Return each line exactly, from the one that has "Cookies politik" through the end of the entries, both ends included. Pictures do not belong.

[Page-level text extractions]
═══
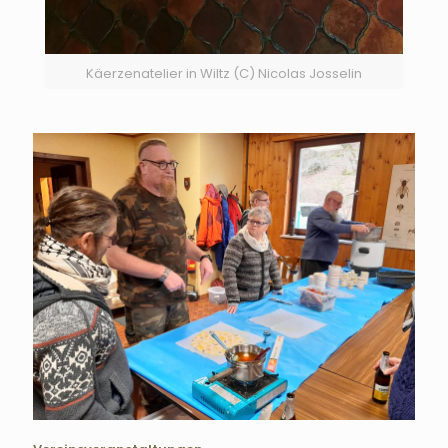
Käerzenatelier in Wiltz (C) Nicolas Josselin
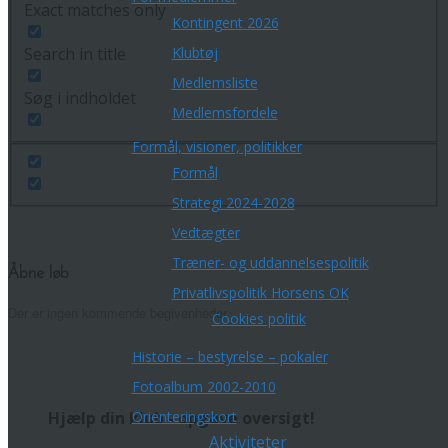
Exact matches only
Kontingent 2026
Klubtøj
Search in title
Medlemsliste
Søg i indholdet
Medlemsfordele
Formål, visioner, politikker
Formål
Strategi 2024-2028
Vedtægter
Træner- og uddannelsespolitik
Åbne løb
Privatlivspolitik Horsens OK
Der er ingen kommende begivenheder.
Cookies politik
Historie – bestyrelse – pokaler
Fotoalbum 2002-2010
Hjælp din klub - opgave oversigt!
Orienteringskort
Aktiviteter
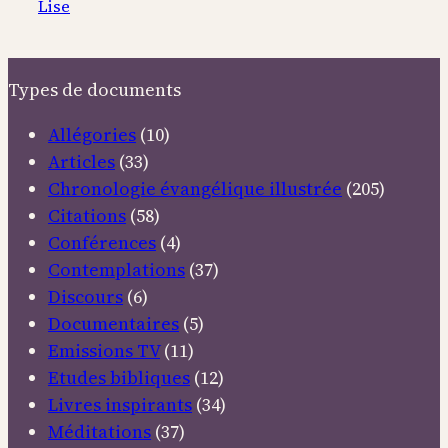
Lise
Types de documents
Allégories
(10)
Articles
(33)
Chronologie évangélique illustrée
(205)
Citations
(58)
Conférences
(4)
Contemplations
(37)
Discours
(6)
Documentaires
(5)
Emissions TV
(11)
Etudes bibliques
(12)
Livres inspirants
(34)
Méditations
(37)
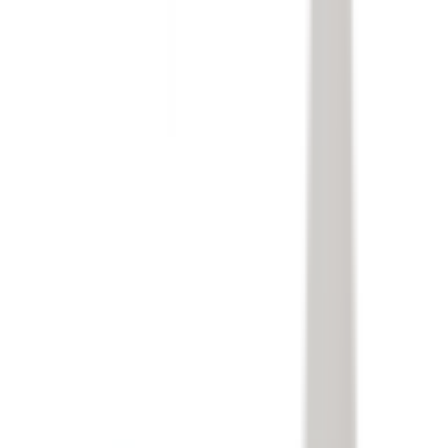
Accessoires Extérieur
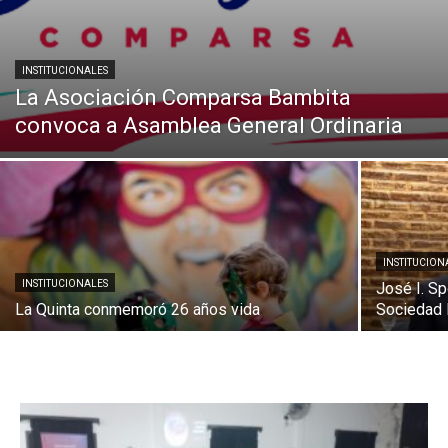
INSTITUCIONALES
La Asociación Comparsa Bambita
convoca a Asamblea General Ordinaria
INSTITUCION
INSTITUCIONALES
José I. Sp
La Quinta conmemoró 26 años vida
Sociedad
═══
__Output__
Cookies politik
Historie – bestyrelse – pokaler
Fotoalbum 2002-2010
Hjælp din klub - opgave oversigt!
Orienteringskort
Aktiviteter
Lise
Types de documents
Allégories
(10)
Articles
(33)
Chronologie évangélique illustrée
(205)
Citations
(58)
Conférences
(4)
Contemplations
(37)
Discours
(6)
Documentaires
(5)
Emissions TV
(11)
Etudes bibliques
(12)
Livres inspirants
(34)
Méditations
(37)
Accessoires Extérieur
INSTITUCIONALES
La Asociación Comparsa Bambita
convoca a Asamblea General Ordinaria
INSTITUCION
INSTITUCIONALES
José I. Sp
La Quinta conmemoró 26 años vida
Sociedad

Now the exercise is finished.